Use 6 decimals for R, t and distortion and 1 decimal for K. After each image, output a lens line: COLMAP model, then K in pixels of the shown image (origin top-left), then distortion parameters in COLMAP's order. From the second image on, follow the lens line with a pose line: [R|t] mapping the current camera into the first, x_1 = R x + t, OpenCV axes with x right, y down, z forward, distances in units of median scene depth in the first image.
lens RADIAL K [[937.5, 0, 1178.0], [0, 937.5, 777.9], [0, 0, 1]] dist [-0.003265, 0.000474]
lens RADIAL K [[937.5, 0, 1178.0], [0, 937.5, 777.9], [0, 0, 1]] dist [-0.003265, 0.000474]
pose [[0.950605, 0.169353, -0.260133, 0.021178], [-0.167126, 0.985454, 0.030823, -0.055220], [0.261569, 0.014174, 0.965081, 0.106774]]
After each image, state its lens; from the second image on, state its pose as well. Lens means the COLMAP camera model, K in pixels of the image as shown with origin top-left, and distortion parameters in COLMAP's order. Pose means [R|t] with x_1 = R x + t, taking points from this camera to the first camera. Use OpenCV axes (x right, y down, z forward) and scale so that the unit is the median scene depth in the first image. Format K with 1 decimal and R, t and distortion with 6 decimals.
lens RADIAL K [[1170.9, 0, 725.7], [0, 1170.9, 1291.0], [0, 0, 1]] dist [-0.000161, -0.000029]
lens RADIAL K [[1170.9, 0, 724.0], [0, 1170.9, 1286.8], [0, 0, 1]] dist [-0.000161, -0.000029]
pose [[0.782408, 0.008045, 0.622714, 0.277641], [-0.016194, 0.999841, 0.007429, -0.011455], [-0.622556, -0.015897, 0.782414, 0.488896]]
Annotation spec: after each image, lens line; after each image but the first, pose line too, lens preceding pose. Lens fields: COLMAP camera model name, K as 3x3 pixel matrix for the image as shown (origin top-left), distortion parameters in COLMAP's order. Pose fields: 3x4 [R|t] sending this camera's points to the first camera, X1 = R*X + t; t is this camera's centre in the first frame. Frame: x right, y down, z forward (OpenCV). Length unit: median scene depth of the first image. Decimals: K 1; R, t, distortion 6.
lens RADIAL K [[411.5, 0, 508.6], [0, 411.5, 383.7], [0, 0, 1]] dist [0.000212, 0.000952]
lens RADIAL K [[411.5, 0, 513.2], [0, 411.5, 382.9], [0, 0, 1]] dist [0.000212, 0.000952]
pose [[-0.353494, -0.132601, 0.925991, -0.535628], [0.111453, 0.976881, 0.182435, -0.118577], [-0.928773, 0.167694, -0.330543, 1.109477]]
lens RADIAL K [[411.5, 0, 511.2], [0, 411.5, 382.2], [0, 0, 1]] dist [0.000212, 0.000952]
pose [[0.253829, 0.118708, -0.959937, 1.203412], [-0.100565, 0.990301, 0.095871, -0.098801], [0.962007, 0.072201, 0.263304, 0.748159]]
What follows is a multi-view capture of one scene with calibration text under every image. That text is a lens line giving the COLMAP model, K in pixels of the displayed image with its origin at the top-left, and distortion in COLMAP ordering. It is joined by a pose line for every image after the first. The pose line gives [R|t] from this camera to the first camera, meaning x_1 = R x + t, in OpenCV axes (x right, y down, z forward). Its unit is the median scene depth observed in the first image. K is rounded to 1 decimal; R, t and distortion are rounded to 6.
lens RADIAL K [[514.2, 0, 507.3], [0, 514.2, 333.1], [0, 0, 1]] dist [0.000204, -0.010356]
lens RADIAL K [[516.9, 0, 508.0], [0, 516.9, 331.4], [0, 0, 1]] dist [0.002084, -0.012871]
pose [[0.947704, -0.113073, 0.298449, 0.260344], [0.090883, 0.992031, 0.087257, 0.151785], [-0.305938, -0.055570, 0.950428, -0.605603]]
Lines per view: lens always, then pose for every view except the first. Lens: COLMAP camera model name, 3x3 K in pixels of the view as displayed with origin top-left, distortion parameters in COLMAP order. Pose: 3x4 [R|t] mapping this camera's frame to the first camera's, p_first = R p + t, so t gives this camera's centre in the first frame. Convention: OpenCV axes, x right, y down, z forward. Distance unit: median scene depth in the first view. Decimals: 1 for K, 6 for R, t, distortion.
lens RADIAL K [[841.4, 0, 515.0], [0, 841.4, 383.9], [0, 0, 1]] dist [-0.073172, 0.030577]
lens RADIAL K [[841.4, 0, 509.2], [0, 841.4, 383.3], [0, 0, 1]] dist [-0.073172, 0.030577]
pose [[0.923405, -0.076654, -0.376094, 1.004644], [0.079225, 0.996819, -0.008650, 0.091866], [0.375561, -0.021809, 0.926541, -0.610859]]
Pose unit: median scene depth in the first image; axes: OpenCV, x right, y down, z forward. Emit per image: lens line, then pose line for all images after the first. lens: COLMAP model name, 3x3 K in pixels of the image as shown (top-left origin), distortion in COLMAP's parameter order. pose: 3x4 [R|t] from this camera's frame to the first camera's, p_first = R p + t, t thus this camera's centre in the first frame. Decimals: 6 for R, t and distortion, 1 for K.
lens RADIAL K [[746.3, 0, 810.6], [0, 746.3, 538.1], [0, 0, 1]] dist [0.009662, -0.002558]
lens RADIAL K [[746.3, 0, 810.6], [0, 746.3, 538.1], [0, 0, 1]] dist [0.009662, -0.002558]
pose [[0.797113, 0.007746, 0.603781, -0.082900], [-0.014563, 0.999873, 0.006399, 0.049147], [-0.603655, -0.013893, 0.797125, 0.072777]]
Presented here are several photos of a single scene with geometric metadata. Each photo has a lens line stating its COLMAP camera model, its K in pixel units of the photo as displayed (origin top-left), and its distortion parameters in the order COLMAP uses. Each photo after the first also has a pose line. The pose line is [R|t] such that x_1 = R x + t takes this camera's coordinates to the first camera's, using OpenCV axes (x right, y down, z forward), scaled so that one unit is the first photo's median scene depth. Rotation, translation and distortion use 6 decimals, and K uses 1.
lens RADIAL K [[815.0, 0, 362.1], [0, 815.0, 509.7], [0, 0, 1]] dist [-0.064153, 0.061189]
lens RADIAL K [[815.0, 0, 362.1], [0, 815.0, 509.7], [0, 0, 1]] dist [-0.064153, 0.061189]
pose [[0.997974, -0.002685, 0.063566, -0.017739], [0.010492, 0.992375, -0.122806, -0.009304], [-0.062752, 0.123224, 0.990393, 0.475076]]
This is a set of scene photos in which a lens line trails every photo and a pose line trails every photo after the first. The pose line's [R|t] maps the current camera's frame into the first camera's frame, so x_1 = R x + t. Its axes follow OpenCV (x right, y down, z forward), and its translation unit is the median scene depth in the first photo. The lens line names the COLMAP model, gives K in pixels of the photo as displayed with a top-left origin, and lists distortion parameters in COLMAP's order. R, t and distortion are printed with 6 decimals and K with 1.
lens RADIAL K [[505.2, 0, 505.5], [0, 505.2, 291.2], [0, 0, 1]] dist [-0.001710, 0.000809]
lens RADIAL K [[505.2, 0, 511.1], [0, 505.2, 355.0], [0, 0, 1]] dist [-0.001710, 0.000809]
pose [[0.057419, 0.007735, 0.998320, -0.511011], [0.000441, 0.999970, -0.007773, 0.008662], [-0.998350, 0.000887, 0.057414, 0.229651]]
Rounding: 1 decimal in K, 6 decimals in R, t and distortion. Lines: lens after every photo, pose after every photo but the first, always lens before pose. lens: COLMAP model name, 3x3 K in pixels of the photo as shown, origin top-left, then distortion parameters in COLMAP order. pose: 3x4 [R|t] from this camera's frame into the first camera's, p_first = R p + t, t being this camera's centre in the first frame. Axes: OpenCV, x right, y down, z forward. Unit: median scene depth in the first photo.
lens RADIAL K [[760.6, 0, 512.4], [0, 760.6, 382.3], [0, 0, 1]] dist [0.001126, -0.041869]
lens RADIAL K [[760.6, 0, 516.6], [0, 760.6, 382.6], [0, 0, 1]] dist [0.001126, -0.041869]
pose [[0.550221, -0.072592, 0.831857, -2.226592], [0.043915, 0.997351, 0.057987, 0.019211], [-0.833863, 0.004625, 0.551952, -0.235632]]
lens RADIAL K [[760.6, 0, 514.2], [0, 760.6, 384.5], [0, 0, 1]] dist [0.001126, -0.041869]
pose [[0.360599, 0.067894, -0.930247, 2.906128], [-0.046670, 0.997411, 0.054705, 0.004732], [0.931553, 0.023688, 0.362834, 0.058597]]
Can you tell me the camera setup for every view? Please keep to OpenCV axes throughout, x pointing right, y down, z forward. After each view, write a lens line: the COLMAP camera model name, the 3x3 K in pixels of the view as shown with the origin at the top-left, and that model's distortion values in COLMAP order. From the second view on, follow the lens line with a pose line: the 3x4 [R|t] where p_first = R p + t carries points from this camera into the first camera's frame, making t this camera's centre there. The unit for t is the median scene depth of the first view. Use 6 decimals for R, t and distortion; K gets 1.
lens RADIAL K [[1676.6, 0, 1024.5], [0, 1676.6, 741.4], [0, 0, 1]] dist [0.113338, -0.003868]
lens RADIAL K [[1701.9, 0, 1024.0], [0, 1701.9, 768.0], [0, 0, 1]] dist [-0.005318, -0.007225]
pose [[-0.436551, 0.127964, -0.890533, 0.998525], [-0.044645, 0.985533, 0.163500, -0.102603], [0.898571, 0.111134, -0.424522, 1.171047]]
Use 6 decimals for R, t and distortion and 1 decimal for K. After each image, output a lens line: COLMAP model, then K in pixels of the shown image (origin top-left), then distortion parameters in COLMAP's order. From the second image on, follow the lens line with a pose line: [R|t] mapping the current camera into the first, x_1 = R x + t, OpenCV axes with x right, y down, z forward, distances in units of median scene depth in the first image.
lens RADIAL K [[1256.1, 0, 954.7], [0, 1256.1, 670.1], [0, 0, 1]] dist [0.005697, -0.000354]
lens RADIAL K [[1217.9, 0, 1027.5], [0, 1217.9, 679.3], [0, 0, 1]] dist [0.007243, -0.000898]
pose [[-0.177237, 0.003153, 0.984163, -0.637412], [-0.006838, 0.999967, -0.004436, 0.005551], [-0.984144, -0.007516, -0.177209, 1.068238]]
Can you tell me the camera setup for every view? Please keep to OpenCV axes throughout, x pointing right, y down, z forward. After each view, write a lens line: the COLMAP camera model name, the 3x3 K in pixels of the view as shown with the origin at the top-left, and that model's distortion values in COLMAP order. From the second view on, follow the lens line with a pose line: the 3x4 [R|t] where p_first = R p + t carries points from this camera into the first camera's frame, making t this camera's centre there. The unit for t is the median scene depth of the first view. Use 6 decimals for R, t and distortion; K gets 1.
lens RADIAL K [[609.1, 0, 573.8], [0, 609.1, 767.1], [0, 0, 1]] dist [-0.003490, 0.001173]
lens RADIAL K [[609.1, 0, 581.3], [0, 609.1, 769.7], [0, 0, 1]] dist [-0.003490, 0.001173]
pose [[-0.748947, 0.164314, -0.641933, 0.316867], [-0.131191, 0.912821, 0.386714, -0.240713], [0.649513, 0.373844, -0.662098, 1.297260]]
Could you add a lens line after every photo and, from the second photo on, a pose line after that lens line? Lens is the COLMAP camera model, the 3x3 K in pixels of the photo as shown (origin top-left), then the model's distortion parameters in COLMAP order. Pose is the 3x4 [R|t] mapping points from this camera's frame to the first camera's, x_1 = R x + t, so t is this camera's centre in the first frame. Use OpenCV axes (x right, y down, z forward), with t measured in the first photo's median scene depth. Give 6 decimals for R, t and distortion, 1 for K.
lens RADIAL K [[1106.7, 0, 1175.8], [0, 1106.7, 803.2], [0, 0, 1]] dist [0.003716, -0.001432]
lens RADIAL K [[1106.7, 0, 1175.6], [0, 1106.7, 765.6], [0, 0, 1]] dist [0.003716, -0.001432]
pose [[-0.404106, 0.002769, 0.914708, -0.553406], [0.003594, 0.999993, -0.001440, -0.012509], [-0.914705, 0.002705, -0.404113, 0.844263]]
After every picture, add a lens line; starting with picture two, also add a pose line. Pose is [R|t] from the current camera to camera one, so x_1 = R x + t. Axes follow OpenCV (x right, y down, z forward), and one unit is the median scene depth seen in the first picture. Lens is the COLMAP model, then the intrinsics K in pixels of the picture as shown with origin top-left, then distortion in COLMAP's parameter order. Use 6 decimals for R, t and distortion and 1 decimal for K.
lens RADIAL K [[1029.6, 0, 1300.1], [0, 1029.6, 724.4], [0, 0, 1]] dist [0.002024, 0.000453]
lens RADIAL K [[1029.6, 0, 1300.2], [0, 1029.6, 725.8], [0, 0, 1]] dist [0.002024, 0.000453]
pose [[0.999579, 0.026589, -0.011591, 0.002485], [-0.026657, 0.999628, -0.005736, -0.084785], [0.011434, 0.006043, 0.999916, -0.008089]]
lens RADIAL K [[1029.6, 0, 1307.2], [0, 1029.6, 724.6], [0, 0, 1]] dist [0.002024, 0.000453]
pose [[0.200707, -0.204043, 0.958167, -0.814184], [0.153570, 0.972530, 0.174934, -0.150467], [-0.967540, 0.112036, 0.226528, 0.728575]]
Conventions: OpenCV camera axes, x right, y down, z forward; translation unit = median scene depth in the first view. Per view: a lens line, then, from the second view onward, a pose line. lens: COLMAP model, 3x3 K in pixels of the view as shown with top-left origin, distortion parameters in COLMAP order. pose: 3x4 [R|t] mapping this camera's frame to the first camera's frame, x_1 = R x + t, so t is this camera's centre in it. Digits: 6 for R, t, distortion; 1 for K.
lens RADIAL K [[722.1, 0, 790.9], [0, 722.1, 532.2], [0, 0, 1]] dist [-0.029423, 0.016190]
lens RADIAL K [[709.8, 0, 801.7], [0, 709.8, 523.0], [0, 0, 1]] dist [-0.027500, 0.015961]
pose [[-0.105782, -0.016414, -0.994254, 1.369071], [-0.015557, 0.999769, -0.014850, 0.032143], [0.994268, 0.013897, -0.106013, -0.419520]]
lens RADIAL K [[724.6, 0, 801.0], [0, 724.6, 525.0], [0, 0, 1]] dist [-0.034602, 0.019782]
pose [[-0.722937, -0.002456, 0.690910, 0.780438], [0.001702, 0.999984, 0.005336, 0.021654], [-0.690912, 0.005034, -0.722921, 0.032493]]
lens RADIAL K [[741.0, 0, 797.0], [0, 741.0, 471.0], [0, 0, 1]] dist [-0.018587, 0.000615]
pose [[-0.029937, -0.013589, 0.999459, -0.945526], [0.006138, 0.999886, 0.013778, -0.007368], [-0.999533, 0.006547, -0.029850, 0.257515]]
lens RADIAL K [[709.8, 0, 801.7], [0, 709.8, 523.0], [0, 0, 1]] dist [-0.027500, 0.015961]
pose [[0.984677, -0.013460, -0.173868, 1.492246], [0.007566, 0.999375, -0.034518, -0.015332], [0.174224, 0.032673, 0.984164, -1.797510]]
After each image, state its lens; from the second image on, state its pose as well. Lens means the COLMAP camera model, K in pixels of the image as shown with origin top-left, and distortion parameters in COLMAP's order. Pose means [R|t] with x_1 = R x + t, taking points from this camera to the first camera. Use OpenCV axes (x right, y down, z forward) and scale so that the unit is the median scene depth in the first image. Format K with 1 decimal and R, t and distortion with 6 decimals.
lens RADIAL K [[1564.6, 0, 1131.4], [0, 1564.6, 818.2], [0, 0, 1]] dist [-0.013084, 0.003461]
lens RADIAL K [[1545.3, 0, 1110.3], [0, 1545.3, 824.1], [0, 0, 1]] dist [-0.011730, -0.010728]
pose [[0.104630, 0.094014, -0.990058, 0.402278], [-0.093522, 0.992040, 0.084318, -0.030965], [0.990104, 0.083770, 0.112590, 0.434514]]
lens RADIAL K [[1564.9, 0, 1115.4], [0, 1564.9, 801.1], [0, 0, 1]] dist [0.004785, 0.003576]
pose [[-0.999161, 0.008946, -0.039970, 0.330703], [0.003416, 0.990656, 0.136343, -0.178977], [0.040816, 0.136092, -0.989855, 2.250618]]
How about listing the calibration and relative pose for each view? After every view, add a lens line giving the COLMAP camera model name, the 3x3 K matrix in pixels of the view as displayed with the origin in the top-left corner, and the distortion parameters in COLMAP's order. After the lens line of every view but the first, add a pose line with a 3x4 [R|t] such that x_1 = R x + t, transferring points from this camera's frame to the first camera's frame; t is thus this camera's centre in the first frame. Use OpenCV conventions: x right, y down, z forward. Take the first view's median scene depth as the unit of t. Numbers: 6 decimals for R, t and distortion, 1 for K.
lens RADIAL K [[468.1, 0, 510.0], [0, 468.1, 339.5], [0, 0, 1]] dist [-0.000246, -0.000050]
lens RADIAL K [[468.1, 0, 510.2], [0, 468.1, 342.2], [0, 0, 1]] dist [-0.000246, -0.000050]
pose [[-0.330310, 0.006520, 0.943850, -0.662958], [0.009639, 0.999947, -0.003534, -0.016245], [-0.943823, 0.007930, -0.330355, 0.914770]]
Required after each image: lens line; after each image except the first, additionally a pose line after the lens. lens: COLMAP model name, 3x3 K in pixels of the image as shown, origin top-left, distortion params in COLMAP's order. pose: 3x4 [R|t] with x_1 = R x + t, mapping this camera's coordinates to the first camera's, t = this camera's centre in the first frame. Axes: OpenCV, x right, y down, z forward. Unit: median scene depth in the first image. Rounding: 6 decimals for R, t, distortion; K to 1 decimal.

——

Copy out, character for character, the part of the records above that opens with the line containing "Presented here are" and closes with the line containing "0.000887, 0.057414, 0.229651]]", including both of those lines.

### [EXPECTED ANSWER]
Presented here are several photos of a single scene with geometric metadata. Each photo has a lens line stating its COLMAP camera model, its K in pixel units of the photo as displayed (origin top-left), and its distortion parameters in the order COLMAP uses. Each photo after the first also has a pose line. The pose line is [R|t] such that x_1 = R x + t takes this camera's coordinates to the first camera's, using OpenCV axes (x right, y down, z forward), scaled so that one unit is the first photo's median scene depth. Rotation, translation and distortion use 6 decimals, and K uses 1.
lens RADIAL K [[815.0, 0, 362.1], [0, 815.0, 509.7], [0, 0, 1]] dist [-0.064153, 0.061189]
lens RADIAL K [[815.0, 0, 362.1], [0, 815.0, 509.7], [0, 0, 1]] dist [-0.064153, 0.061189]
pose [[0.997974, -0.002685, 0.063566, -0.017739], [0.010492, 0.992375, -0.122806, -0.009304], [-0.062752, 0.123224, 0.990393, 0.475076]]
This is a set of scene photos in which a lens line trails every photo and a pose line trails every photo after the first. The pose line's [R|t] maps the current camera's frame into the first camera's frame, so x_1 = R x + t. Its axes follow OpenCV (x right, y down, z forward), and its translation unit is the median scene depth in the first photo. The lens line names the COLMAP model, gives K in pixels of the photo as displayed with a top-left origin, and lists distortion parameters in COLMAP's order. R, t and distortion are printed with 6 decimals and K with 1.
lens RADIAL K [[505.2, 0, 505.5], [0, 505.2, 291.2], [0, 0, 1]] dist [-0.001710, 0.000809]
lens RADIAL K [[505.2, 0, 511.1], [0, 505.2, 355.0], [0, 0, 1]] dist [-0.001710, 0.000809]
pose [[0.057419, 0.007735, 0.998320, -0.511011], [0.000441, 0.999970, -0.007773, 0.008662], [-0.998350, 0.000887, 0.057414, 0.229651]]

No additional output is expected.